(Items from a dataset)
— BEGIN —
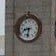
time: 8:32
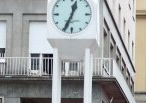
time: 12:34
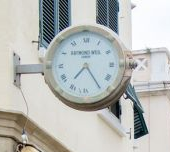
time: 7:24
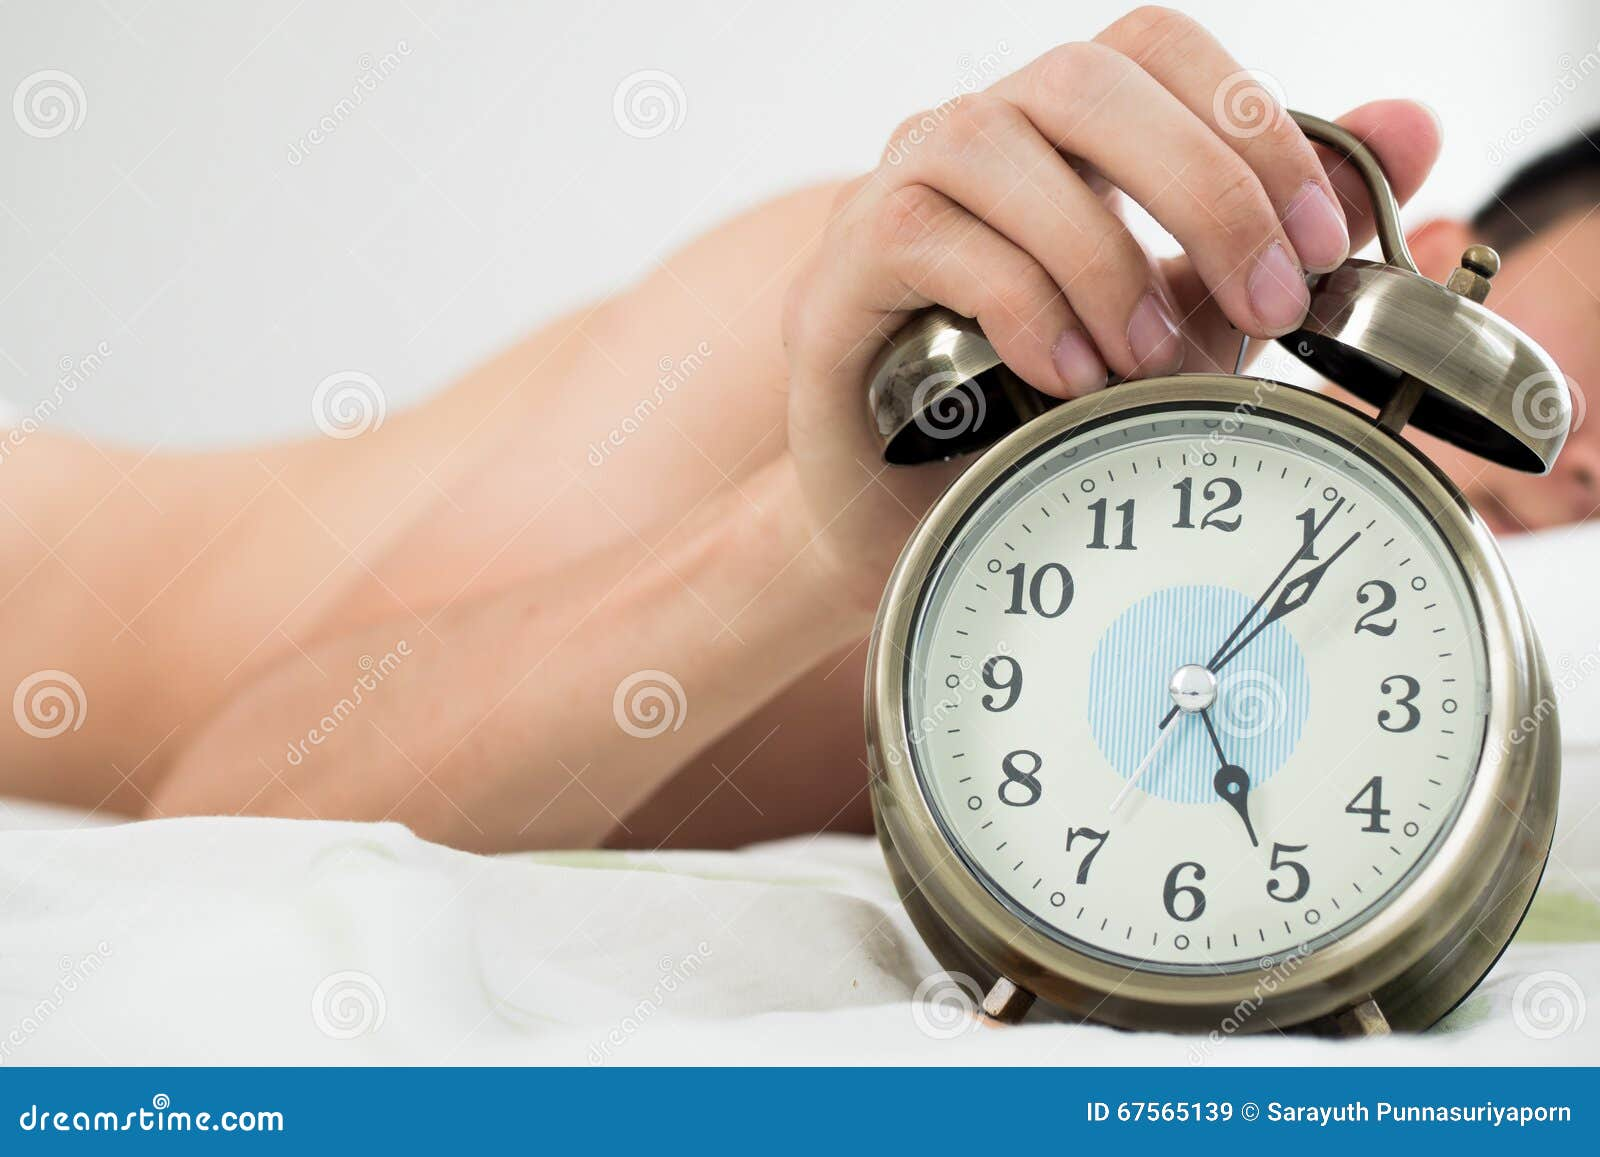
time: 5:06
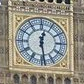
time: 12:28
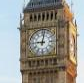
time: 9:01
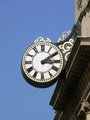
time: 3:09
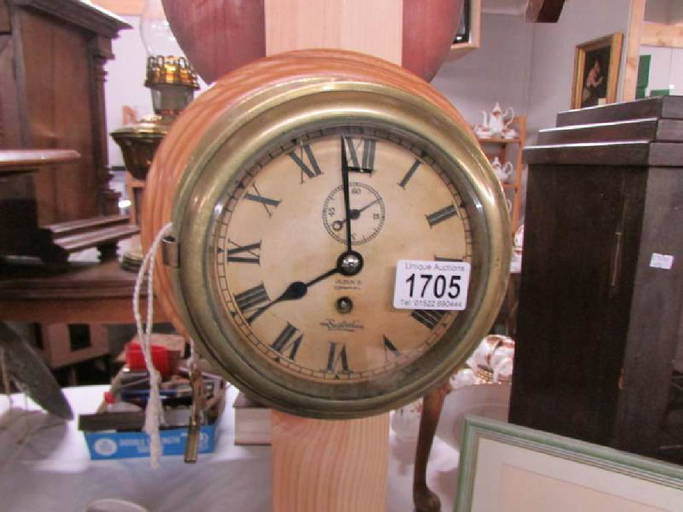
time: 7:58
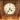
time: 4:35
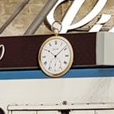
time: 10:08
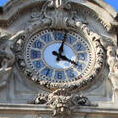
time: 4:02
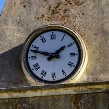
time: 1:47
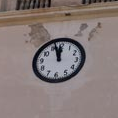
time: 11:56
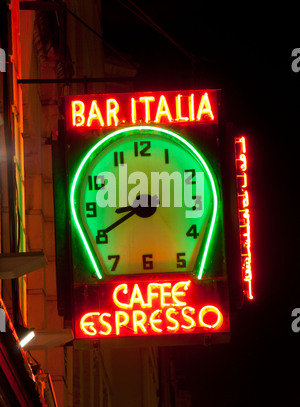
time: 8:40
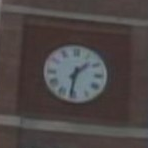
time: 1:31
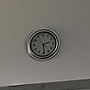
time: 2:29
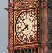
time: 7:52
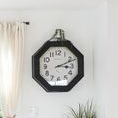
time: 3:11
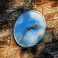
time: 2:36
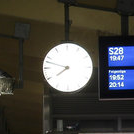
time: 7:47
— END —
▸ **Written request**: Reproduce the lines of the listing above verbatim, from first to last, but omit the pictures from your answer.

▸ **Written response**:
time: 8:32
time: 12:34
time: 7:24
time: 5:06
time: 12:28
time: 9:01
time: 3:09
time: 7:58
time: 4:35
time: 10:08
time: 4:02
time: 1:47
time: 11:56
time: 8:40
time: 1:31
time: 2:29
time: 7:52
time: 3:11
time: 2:36
time: 7:47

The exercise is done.